多因子で調節しても挿管はROSCのOR=0.64(0.58-0.70)、1か月生存率0.88(0.79-0.98)、生命予後良好0.42(0.34-0.53)と散々な結果であった。
JAMA. 2013 Jan 16;309(3):257-66.
これは日本のデータだったのだが、同様なデータが海外からも発表されたのも記憶に新しい。
31 292例の ALS と1643例のBLS を比較した大規模研究で、院外心停止における救命士によるALSはBLSと比べて90日死亡率、神経学的予後について予後不良と関連していた。
JAMA Intern Med. 2015 Feb;175(2):196-204
前置きが長くなりましたが、これらのデータは院外CPAのデータでした。限られた資源の中では、余計なこと(気管挿管)をせずに、もっとやるべきこと(絶え間ない胸骨圧迫と除細動)に集中しながら、できるだけ早く資源のある医療機関へ搬送することが重要という結論でした。
今回は院内でも同様なことが示されました。
JAMA. 2017 Feb 7;317(5):494-506.
今回の報告も観察研究ですが、挿管までの時間(0-15分)と生存退院率との関係をPropensity score法で調べています。

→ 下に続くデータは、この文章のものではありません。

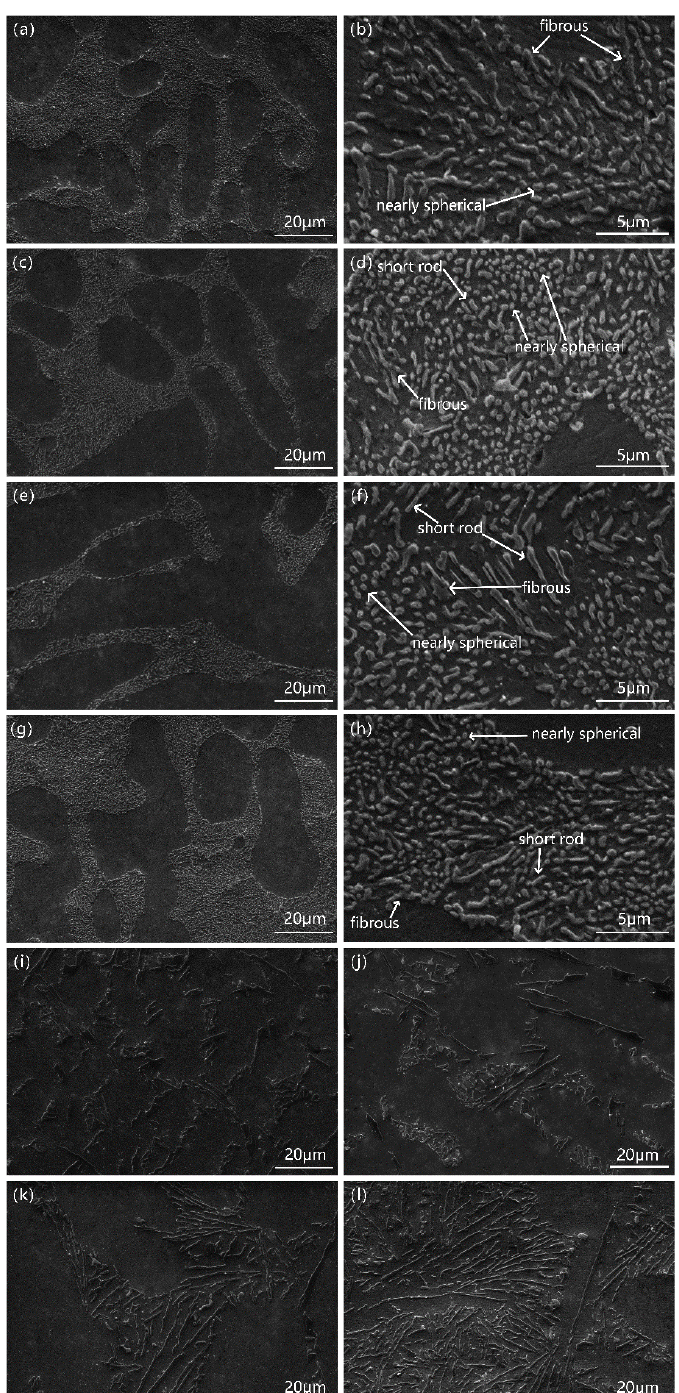
Figure 4. SEM microstructure of eutectic silicon in Al-8Si alloys under different cooling rates: ( a ) Sr + 234 °C/s, ( b ) amplification of Sr + 234 °C/s ( c ) Sr + 136 °C/s, ( d ) amplification of Sr + 136 °C/s, ( e ) Sr + 63.2 °C/s, ( f ) amplification of Sr + 63.2 °C/s, ( g ) Sr + 46.2 °C/s, ( h ) amplification of Sr + 46.2 °C/s, ( i ) 234 °C/s, ( j ) 136 °C/s, ( k ) 63.2 °C/s, ( l ) 46.2 °C/s.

108,079人、668病院のデータが集まりました。
平均は69歳、42%が女性、22.4%が生存退院しています。
71,615人(66.3%)が15分以内に気管挿管されており、43,314人(60.5%)がマッチし解析されました。
生存率は挿管群で16.3%、対照群で19.4%(RR 0.84(0.81-0.87))
ROSC率は57.8%と59.3%(RR 0.97(0.96-0.99))
神経学的予後良好(CPC 1-2)は10.6%と13.6%(RR 0.78(0.75-0.81)
であり、予後不良と一貫した関連性が示されました。
Subgroup解析でも一貫した結果が示されていますが、特に除細動適応がある場合に挿管が有害であることが示されています。これはICLSでもよく強調されることのように思いますが、Shockableではとにもかくにも除細動! ですよね。
4時間以内に呼吸器症状がある場合は挿管の有害性は示されませんでした。窒息や低酸素血症が疑われれば、原因解除が重要である。つまり5H5T、6H6Tの精神です。 この場合のみは挿管も必要性に応じて早期におこなってもよいのかも知れない。
また、もっとも資源が豊富と思われるICUであっても挿管が予後不良因子であったことからは、人手、技術、機器の問題ではなく、挿管という手技・あるいはその後の呼吸管理そのものが(胸骨圧迫を不適切にするなどを介して)予後を悪くするという可能性を示唆しています 。
とは言っても後ろ向き解析で十分なBias排除は不可能であり、また現実的な管理の面からも、どこかのタイミングで挿管を行う方針に変わりはありません。
あくまで、より大事なことを忘れずに、です。 慌てて挿管はろくな事がありません。